Supplied data
((

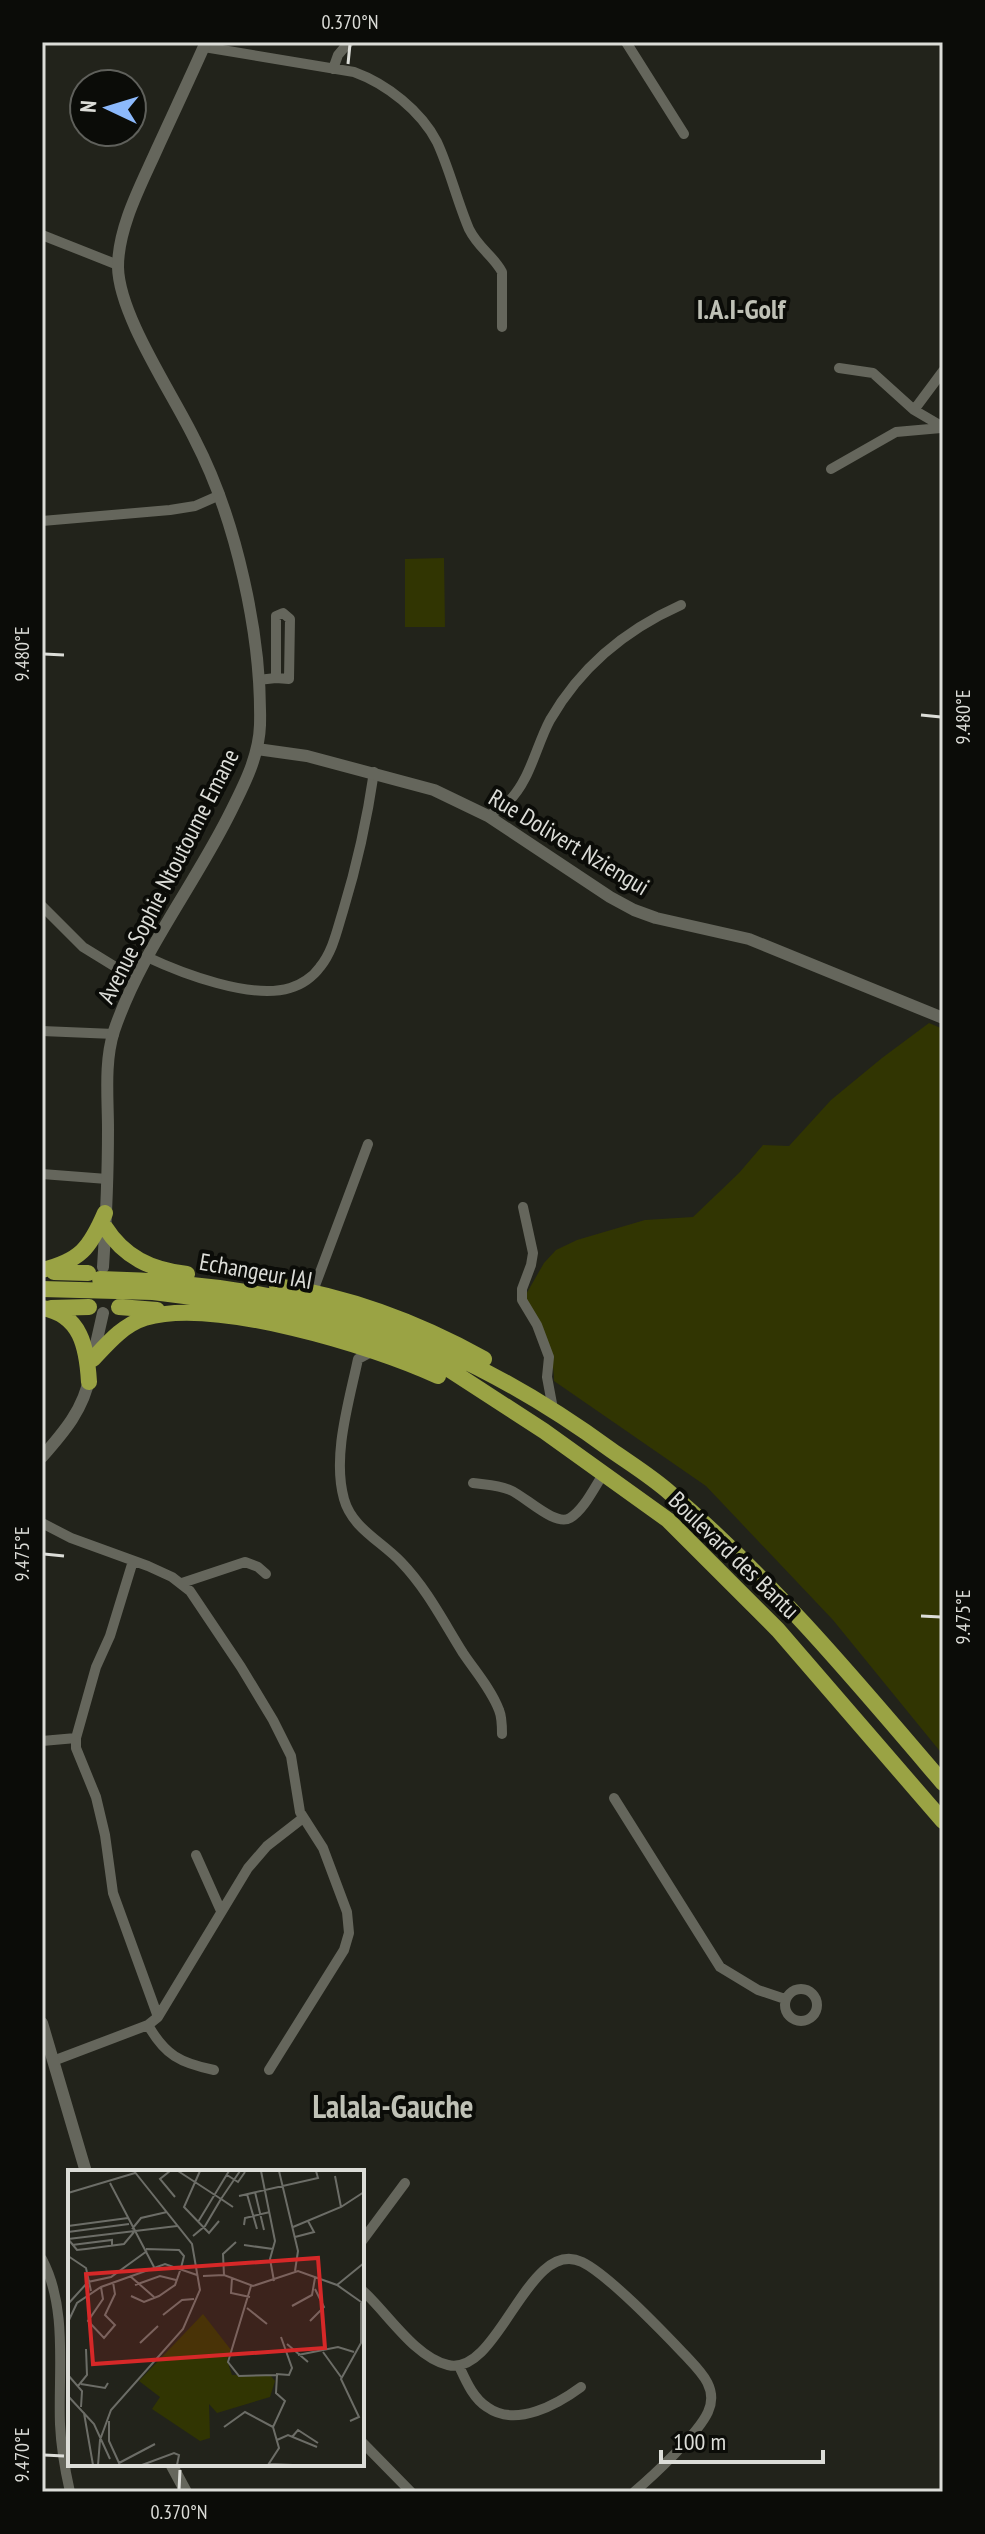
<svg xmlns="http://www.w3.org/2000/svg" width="985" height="2534" font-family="'PT Sans Narrow',sans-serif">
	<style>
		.green { fill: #313502 }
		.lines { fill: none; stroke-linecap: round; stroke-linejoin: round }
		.minor { stroke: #65665c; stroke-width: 10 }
		.tertiary { stroke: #65665c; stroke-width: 12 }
		.trunk { stroke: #9aa344; stroke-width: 16 }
		.ticks { fill: none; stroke: #dcddd8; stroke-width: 3 }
		.labels { text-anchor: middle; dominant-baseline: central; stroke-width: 8; stroke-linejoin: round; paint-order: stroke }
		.street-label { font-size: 24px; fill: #dcddd8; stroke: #0b0c08 }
		.quarter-label { font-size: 28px; font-weight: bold; fill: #bfc1b6; stroke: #0b0c08 }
		.district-label { font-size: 32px; font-weight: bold; fill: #bfc1b6; stroke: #0b0c08 }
		.inset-road { fill: none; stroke: #6c6d67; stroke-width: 2 }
		.view { fill: #d62828; fill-opacity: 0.15; stroke: #d62828; stroke-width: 4 }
		.inset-edge { fill: none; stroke: #dcddd8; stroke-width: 4 }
		.neatline { fill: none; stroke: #dcddd8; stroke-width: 3 }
		.ticks-label { font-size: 20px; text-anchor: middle; fill: #dcddd8 }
	</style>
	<rect width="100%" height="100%" fill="#22231b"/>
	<path class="green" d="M444,558L445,627H405V559Z
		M929,1023L943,1029V1755L833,1620L706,1486L554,1381C554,1349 539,1324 525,1296L544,1263L556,1250L577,1240L645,1220L693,1217L739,1173L763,1145L789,1146L831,1100L882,1058Z"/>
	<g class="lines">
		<path class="minor" d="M626,42L684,134
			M204,47L354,72C387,84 421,111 437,142C450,170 457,201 469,229C479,249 493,255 502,272V327
			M333,69L338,55L349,42
			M42,235L118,265
			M839,368L873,373L914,410L943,427
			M914,410L943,371
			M831,469L896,432L941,428
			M42,521L170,510L195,506L220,495
			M258,680L276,678V616L283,613L290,619L289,679L276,678
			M488,816C494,812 503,808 508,802C530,781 536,746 550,720C581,666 625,630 681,605
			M42,906L83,947L135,979
			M147,957C181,973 251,1000 290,988C301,985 313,977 320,967C333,951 337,930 343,911C357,865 367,820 374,772
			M42,1031L114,1034
			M42,1174L107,1179
			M523,1207L533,1253L531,1265L522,1289V1300L537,1325L549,1357L547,1377L553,1409
			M313,1291L368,1144
			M371,1352L358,1359C349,1402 332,1456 344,1499C352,1528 381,1541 401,1562C427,1589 443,1621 463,1653C475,1671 491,1689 499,1710C502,1717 502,1725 502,1734
			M473,1483C486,1485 498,1485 510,1490C525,1496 555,1527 570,1518C584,1510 595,1486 604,1473
			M42,1523L71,1538L148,1566L172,1577L190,1591L241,1667L273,1720L291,1756L300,1812L323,1848L347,1912L349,1933L344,1950L269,2070
			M133,1561L110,1636L96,1667L76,1738V1748L96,1797L105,1835L113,1893L158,2017
			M182,1583L245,1562L258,1567L266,1574
			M42,1741L76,1738
			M614,1798L720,1967L758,1990L785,1999
			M196,1855L221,1911
			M785 2005a16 16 0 1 1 32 0a16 16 0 1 1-32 0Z
			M148,2025C165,2055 180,2063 214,2070
			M53,2061L148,2025L158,2017L248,1868L267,1846L303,1818
			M362,2241L405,2183
			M42,2259C68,2308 58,2371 60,2424C61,2447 65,2470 70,2492
			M362,2290C386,2311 415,2358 448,2365C499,2377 528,2236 582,2262C609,2275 663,2332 685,2355C700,2371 719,2388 708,2412C698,2434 653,2476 634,2492
			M459,2366C466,2381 473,2398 487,2407C516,2428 558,2404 581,2387
			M362,2442L411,2492"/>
		<path class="tertiary" d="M257,749L307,756L434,790L488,816L610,897L634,910L656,918L749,939L943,1018
			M103,1267C106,1221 108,1175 108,1129C108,1098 104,1062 114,1031C140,954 191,890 228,817C242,789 259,758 260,725C262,636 236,519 195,440C173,394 119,316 118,267C118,227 141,185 157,149C173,114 190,78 206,42
			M93,1357L103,1313
			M42,1457C64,1432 84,1409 90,1375
			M42,2023L86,2172
			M171,2464L186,2492"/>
		<path class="trunk" d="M105,1227C124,1257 151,1270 187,1274
			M42,1270C80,1261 90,1248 105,1213
			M54,1272L88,1273
			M100,1279C297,1283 451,1333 611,1450C631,1464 652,1477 670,1493C771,1579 857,1682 943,1783
			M277,1286C351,1297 419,1323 484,1359
			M42,1289L153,1292L255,1305L370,1338L450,1370L544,1431L668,1520L778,1630L943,1821
			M119,1307L157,1310
			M42,1308C81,1314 87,1348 89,1382
			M51,1308L89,1307
			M93,1359C108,1343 123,1325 145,1318C213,1297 374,1346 438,1376"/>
	</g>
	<path class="ticks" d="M348,64L350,44M44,654L64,655M921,715L941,717M44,1554L64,1556M921,1616L941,1617M44,2455L64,2456M179,2490L180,2470"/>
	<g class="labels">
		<g class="street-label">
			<text transform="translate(569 842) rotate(31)">Rue Dolivert Nziengui</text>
			<text transform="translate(168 876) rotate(-63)">Avenue Sophie Ntoutoume Emane</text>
			<text transform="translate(256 1271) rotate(10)">Echangeur IAI</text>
			<text transform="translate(734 1555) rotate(44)">Boulevard des Bantu</text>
		</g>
		<g class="quarter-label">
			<text x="741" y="308">I.A.I-Golf</text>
		</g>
		<g class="district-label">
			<text x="393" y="2106">Lalala-Gauche</text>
		</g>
	</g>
	<g transform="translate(68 2170)">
		<rect width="296" height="296" fill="#22231b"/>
		<path d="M135,144L163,180L159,190L164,205L203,206L207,211L202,227L149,243L141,234L142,268L132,271L84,239L92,227L71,211Z" fill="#313502"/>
		<path class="inset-road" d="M102,1L92,9L107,27M110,1L153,29L172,1M132,1L116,37L141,63L151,51M193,1L207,71L202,89L206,111M211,1L230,81L227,101M159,5L170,12L177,2M42,13L86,97M187,22L196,60M0,23L67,3M179,24L189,59M171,26L250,8L248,1M273,37L296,22M130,52L161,1M176,55L177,48L202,42M0,56L60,48M225,57L273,37L267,6M64,59L73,48L99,42M0,62L61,54M125,66L137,56L153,29L165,37M227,67L246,62L240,51M0,69L109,56M0,69L9,80L18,79L56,74L66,62M4,75L44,70V75M176,75L205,79M0,86L18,98L23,121M156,105L155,84L168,72M62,106L86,127M135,106L156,105L185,116L230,101L269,115L296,134M164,108L163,123L182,127M67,115L92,106L108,110M269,115L296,93M183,116L160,192L171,206L209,205L208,223L217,231L205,257L211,278L200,295M33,117L35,129L20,151L36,168L47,155L37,145L47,124L45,112M63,126L76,132L91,126L107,115L113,98L116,86L111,80L78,79M0,134L20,112L43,107L79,81M224,136L244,125L247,108M179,138L199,154M95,145L114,130L126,129M242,151L256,137L247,119M0,152L9,133L33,117L97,94L129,105M72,173L90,156M219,174L240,192M255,182L273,207M230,185L270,177L286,182M208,204L221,205L224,198L213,167M0,205L14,221L13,237M13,214L37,218L40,213M10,216L19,205L18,179M0,226L26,254L42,289M16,243L25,295M41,251V271L52,295M282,251L291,247L273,209L293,173V133M156,257L177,242L205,257M224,267L230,260L250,273M209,270L220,265L249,277M51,293L87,274M201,294L225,295M30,295L32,270L43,240L115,159L132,120L124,74L66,1M74,295L106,283L111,285L109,295"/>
		<path class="view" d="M250,88L257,178L25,194L18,104Z"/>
		<rect width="296" height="296" class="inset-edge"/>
	</g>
	<rect width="985" height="2534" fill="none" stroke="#0b0c08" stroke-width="88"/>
	<g transform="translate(108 108) rotate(274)"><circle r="38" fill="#0b0c08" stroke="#5f605b" stroke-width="2"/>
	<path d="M0-6L14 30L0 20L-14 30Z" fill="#8cb9fc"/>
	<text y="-12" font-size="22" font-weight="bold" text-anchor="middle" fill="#dcddd8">N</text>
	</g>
	<path d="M661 2450v12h162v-12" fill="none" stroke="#dcddd8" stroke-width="4"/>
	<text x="673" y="2450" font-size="24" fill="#dcddd8" stroke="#0b0c08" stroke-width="6" paint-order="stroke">100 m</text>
	<rect x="44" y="44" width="897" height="2446" class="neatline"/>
	<g class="ticks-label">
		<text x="350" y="29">0.370°N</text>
		<text transform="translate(22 654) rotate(-90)" y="7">9.480°E</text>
		<text transform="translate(963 717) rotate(-90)" y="7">9.480°E</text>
		<text transform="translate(22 1554) rotate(-90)" y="7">9.475°E</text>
		<text transform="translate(963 1617) rotate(-90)" y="7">9.475°E</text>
		<text transform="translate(22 2455) rotate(-90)" y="7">9.470°E</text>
		<text x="179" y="2519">0.370°N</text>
	</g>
</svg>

))

Goal of the exercise
Scan the records for the string "lines" and show every line that contains it.

Written response
		.lines { fill: none; stroke-linecap: round; stroke-linejoin: round }
	<g class="lines">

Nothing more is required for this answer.